Your instructions → Report each line of the data below that contains the string "renqiyuJK", copying every such line in full.

Data records →
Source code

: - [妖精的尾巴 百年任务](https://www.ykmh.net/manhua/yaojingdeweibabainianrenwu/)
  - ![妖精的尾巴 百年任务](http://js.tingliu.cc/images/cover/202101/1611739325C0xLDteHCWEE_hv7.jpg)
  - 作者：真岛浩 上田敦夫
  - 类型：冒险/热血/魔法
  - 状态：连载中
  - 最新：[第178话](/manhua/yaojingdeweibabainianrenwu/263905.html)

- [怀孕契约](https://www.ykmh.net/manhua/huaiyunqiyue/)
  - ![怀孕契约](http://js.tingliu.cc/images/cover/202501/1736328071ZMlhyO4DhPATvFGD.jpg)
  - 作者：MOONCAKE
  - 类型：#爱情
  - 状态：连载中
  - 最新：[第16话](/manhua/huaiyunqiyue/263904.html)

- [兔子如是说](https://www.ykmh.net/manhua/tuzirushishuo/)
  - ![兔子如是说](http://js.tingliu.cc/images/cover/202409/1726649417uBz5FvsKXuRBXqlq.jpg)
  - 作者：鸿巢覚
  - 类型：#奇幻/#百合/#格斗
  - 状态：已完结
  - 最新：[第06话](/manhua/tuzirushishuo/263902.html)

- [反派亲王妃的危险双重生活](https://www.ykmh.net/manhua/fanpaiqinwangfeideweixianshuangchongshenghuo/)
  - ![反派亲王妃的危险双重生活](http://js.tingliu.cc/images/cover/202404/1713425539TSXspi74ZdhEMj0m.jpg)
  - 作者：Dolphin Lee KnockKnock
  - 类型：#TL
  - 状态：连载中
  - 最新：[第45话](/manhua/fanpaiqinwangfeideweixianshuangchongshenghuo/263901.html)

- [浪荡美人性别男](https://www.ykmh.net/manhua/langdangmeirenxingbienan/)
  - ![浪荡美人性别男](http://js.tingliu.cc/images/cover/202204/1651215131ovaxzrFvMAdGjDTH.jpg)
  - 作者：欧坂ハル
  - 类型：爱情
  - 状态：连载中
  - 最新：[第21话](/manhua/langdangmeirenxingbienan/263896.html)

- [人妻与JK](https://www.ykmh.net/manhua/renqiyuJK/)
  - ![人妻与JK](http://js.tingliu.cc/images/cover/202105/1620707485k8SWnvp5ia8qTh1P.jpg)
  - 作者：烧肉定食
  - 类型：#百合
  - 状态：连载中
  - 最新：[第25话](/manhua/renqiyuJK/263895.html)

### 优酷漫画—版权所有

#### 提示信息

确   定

Problem solution →
- [人妻与JK](https://www.ykmh.net/manhua/renqiyuJK/)
  - 最新：[第25话](/manhua/renqiyuJK/263895.html)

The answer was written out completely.